> Supplied information

____________

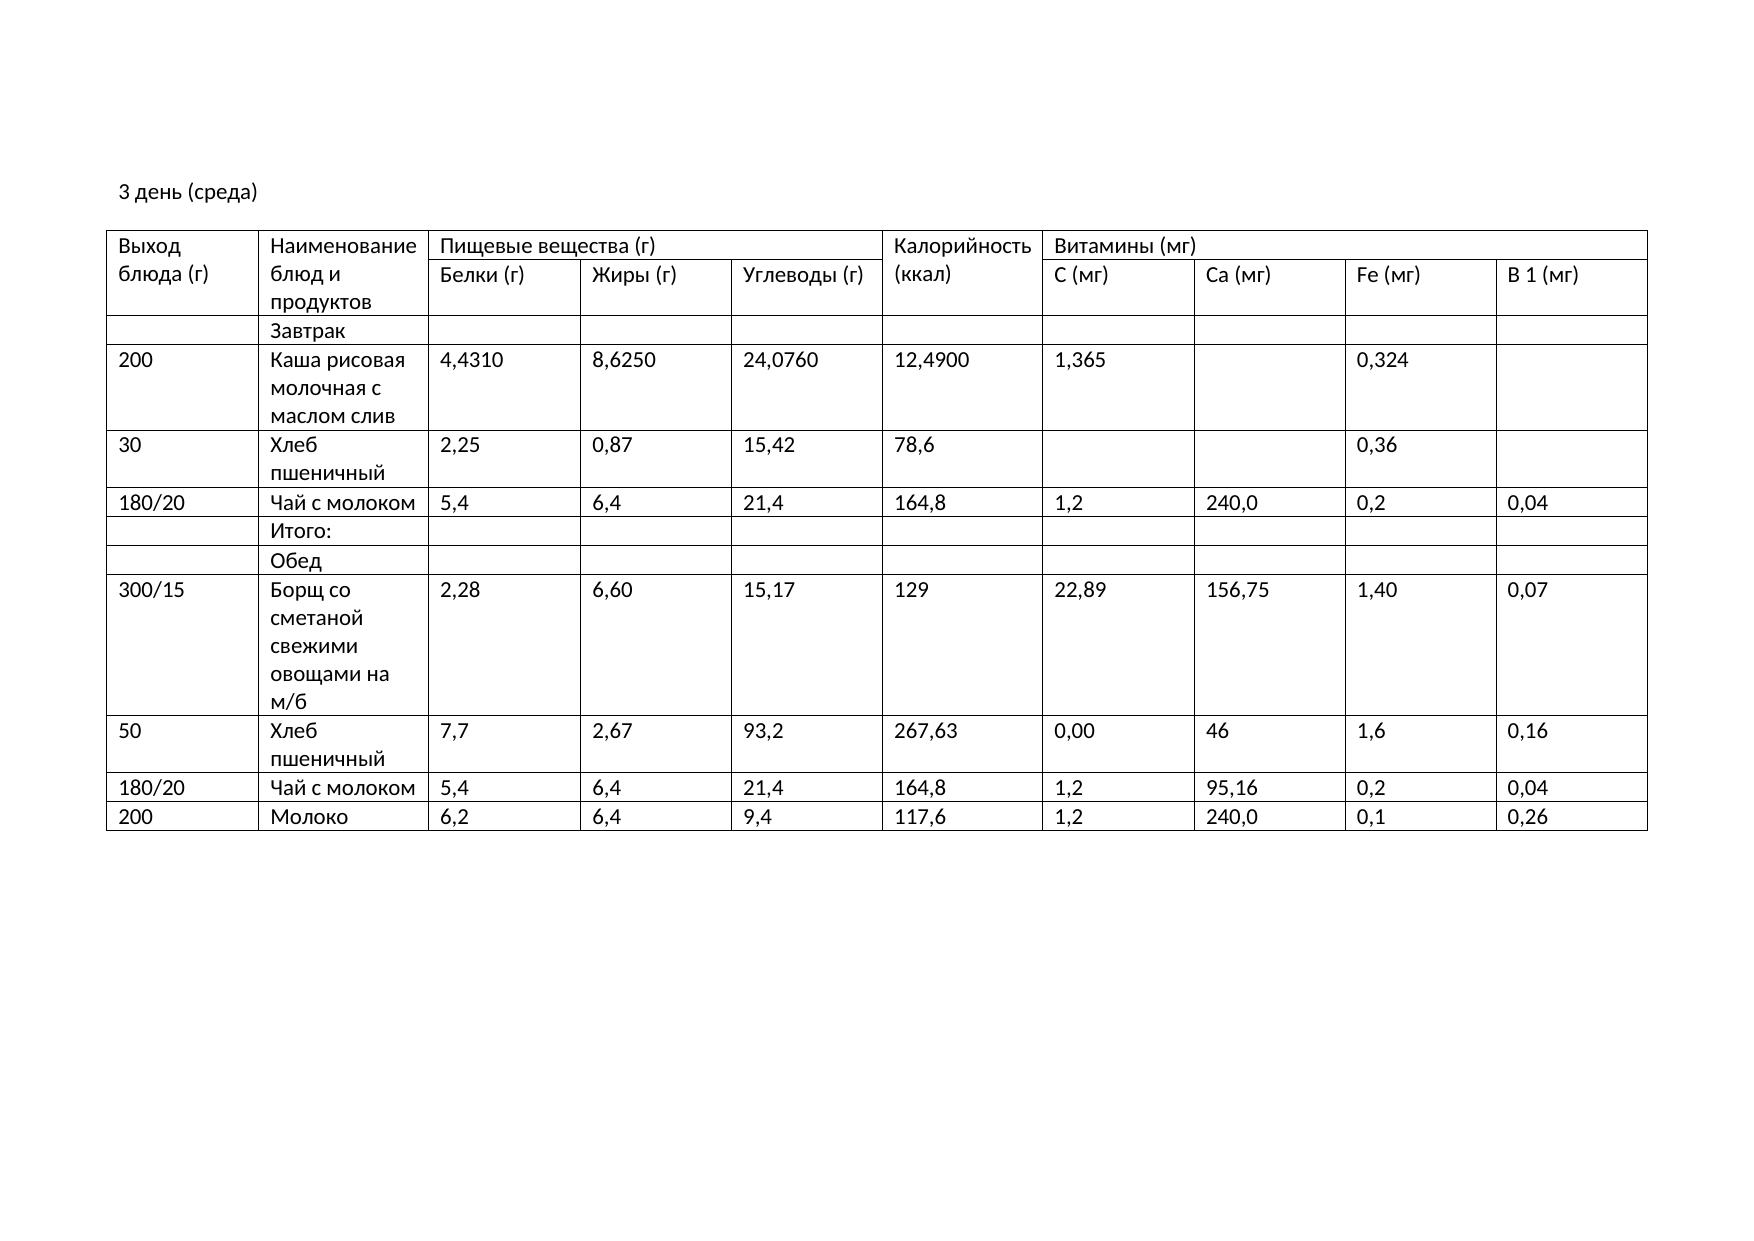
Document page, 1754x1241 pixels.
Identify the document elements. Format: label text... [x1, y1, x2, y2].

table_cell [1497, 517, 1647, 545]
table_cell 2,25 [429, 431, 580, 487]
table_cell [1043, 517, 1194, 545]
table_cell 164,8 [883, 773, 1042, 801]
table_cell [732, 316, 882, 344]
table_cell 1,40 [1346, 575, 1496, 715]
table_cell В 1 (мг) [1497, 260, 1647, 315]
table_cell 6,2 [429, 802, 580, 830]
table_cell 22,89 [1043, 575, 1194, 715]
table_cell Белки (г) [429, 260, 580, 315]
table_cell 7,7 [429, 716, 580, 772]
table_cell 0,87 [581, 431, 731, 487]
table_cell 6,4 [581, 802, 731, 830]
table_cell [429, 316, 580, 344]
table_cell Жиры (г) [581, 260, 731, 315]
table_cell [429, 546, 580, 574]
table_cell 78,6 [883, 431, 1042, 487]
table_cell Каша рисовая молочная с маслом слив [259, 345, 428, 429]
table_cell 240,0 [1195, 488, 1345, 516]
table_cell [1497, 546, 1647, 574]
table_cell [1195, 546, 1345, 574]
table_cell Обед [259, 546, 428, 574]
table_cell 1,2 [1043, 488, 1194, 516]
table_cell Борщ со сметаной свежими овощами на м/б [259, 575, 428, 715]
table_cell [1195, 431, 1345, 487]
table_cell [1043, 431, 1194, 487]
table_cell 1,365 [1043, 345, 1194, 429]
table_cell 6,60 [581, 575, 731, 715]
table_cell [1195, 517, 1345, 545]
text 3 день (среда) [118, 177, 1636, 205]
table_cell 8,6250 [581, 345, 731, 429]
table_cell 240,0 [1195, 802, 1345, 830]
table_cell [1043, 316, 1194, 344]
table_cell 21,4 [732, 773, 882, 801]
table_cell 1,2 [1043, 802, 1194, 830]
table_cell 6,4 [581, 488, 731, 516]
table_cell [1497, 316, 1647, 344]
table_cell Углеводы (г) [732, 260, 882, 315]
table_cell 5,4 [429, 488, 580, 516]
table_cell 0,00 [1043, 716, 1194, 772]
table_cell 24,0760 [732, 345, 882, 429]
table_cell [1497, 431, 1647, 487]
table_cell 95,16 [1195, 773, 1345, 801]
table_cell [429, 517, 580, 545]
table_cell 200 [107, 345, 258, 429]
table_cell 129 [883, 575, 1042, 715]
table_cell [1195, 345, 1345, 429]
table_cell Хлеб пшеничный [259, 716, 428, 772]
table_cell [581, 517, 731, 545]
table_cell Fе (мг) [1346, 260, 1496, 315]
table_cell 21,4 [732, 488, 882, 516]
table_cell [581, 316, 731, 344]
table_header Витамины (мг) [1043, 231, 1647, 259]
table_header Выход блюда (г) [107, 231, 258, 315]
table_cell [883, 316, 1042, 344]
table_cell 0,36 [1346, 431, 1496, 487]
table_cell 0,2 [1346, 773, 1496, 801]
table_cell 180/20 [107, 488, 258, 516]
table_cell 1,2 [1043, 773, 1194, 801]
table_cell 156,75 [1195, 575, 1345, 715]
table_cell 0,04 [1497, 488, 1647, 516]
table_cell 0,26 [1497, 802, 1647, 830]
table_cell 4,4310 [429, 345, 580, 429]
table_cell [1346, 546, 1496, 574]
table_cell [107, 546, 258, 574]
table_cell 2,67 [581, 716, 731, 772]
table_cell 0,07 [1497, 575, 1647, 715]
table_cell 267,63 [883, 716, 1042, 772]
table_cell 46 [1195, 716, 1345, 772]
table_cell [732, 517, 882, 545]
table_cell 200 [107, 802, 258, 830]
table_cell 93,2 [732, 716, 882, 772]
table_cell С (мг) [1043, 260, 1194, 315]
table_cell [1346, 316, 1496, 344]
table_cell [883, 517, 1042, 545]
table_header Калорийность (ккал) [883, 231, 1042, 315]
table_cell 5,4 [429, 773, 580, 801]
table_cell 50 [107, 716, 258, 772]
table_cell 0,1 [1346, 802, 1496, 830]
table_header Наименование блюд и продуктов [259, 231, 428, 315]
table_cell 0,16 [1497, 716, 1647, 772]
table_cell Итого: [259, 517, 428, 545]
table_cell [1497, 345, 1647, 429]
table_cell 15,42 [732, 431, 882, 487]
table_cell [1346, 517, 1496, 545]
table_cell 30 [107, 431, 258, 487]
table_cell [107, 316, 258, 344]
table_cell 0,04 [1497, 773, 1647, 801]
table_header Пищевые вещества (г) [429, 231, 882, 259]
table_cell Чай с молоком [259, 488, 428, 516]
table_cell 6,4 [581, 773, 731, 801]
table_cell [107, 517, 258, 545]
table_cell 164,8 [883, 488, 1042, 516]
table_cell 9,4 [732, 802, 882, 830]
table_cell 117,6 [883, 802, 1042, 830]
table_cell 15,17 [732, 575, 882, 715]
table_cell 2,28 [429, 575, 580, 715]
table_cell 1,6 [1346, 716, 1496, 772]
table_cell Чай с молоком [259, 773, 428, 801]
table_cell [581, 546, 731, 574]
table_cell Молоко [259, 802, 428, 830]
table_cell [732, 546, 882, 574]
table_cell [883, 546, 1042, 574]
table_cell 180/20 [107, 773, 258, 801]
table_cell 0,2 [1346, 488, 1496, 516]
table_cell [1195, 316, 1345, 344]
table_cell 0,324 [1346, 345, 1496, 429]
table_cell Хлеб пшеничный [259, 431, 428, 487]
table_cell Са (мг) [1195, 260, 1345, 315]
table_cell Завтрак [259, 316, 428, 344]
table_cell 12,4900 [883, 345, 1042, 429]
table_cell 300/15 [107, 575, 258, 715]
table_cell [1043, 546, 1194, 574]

____________

> About this exercise
If a line in the entries contains the word "молоком", copy that line out.

> Response to this exercise
table_cell Чай с молоком [259, 488, 428, 516]
table_cell Чай с молоком [259, 773, 428, 801]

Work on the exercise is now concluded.